__Assignment__
Pick out and copy every line of the records that contains the string "kister". Case counts.

◆ ◆ ◆ ◆

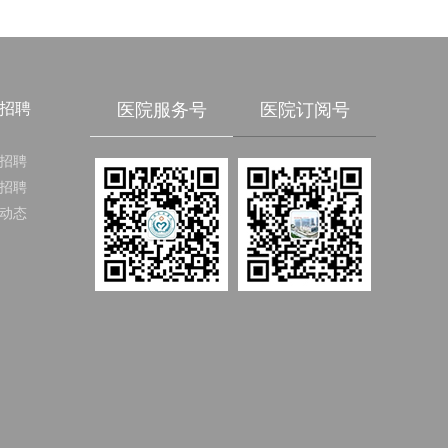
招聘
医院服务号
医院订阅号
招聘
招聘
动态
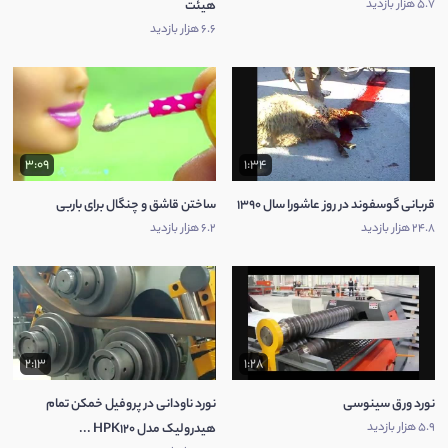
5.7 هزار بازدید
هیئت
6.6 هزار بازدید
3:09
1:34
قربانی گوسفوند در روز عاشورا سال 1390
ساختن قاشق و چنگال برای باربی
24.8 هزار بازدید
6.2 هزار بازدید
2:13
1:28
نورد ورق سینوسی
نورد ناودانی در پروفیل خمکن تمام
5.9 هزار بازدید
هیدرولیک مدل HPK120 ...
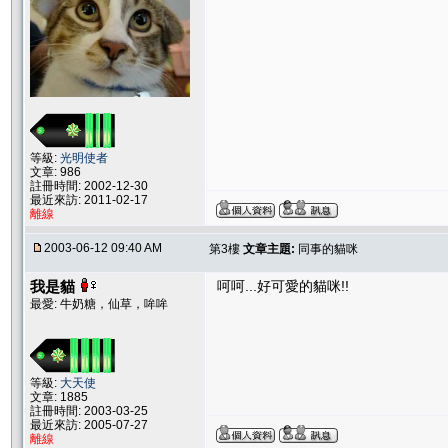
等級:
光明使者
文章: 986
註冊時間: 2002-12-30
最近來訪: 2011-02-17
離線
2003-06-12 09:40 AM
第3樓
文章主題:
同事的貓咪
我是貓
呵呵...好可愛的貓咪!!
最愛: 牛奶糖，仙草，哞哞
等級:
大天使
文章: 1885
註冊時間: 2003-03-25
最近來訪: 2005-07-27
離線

◆ ◆ ◆ ◆

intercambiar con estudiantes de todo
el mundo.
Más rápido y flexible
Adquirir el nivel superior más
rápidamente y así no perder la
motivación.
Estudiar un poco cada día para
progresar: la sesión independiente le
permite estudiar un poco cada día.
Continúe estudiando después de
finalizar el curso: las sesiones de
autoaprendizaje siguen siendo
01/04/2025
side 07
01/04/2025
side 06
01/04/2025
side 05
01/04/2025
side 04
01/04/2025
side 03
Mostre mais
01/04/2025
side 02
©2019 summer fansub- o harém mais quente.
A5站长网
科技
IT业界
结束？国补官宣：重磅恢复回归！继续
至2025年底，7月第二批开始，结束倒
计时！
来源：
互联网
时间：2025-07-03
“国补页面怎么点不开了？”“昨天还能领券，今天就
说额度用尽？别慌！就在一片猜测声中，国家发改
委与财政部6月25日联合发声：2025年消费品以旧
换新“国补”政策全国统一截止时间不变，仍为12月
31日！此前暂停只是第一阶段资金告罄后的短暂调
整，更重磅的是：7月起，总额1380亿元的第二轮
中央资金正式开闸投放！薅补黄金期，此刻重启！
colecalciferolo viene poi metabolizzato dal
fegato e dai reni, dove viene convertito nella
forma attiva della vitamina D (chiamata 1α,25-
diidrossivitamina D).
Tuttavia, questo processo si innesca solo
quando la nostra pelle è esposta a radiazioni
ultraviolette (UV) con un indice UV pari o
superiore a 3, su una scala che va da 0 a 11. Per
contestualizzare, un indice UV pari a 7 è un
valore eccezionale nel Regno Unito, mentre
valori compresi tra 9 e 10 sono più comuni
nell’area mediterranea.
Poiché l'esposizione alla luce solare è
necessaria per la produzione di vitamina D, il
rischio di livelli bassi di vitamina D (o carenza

◆ ◆ ◆ ◆

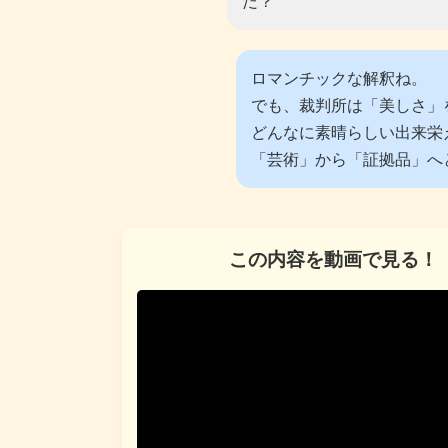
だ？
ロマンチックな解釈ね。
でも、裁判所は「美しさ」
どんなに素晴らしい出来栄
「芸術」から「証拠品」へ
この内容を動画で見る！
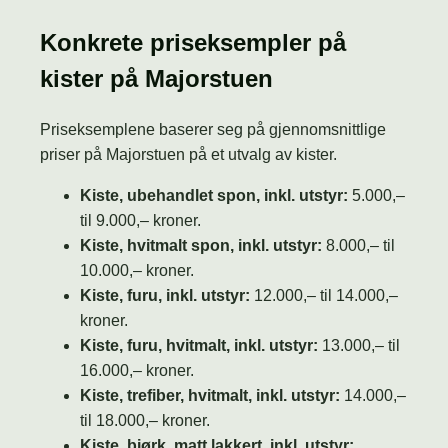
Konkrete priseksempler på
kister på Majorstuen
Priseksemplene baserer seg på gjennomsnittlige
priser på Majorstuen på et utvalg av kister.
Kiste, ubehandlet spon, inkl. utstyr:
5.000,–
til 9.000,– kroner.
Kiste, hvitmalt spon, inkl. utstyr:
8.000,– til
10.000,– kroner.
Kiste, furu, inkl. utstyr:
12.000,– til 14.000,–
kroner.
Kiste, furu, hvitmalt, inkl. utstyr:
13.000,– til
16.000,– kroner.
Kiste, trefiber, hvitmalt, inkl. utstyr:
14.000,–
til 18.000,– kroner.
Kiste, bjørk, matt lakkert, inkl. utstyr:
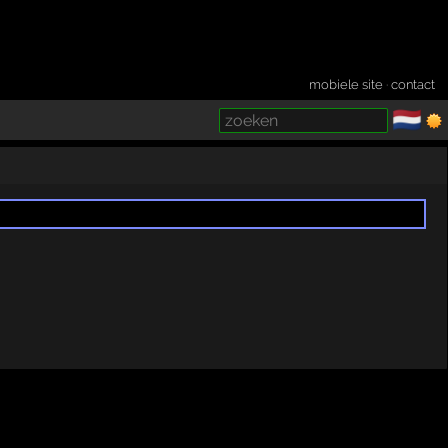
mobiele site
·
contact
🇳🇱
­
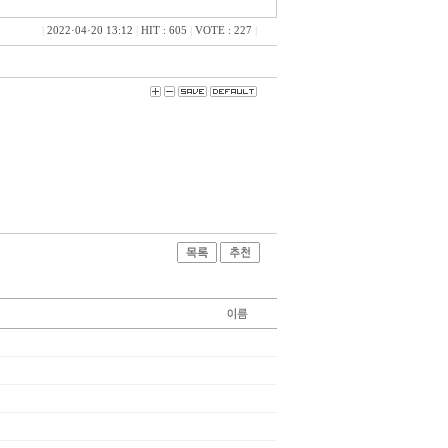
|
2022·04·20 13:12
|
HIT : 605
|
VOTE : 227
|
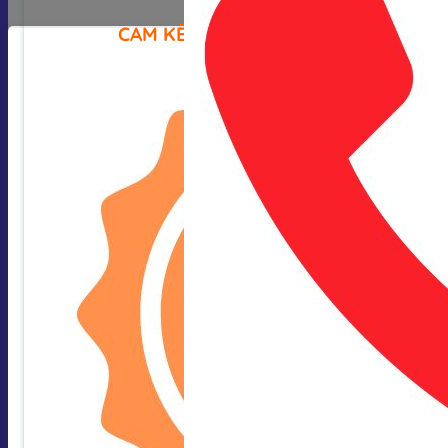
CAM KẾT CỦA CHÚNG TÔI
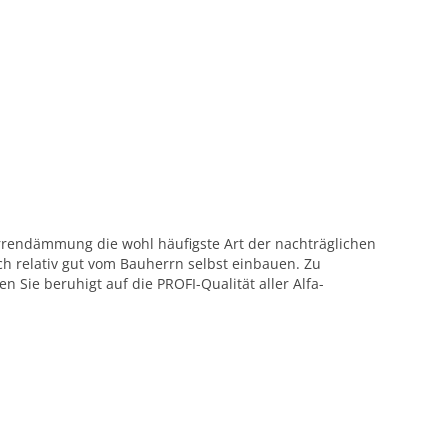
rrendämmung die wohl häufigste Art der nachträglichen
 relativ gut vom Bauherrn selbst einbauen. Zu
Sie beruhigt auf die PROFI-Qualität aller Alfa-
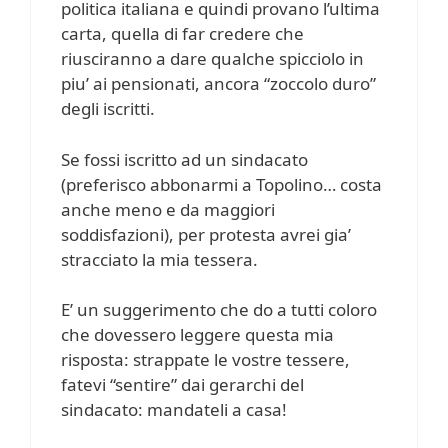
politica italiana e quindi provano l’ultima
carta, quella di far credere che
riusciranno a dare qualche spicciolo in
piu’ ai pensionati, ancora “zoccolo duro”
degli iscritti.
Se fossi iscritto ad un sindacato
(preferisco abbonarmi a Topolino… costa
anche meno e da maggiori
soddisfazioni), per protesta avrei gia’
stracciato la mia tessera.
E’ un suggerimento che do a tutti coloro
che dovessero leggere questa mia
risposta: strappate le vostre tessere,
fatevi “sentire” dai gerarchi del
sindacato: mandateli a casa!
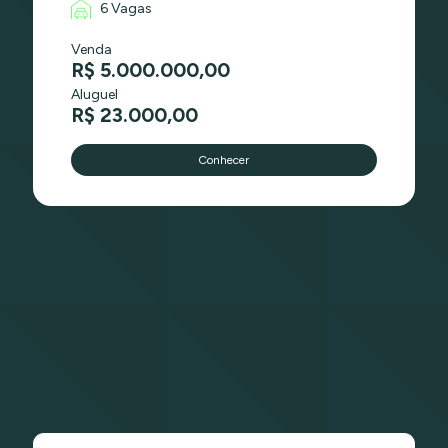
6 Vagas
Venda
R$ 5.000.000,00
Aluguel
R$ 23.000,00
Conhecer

◆ ◆ ◆ ◆

__Exercise answer__
kister på Majorstuen
priser på Majorstuen på et utvalg av kister.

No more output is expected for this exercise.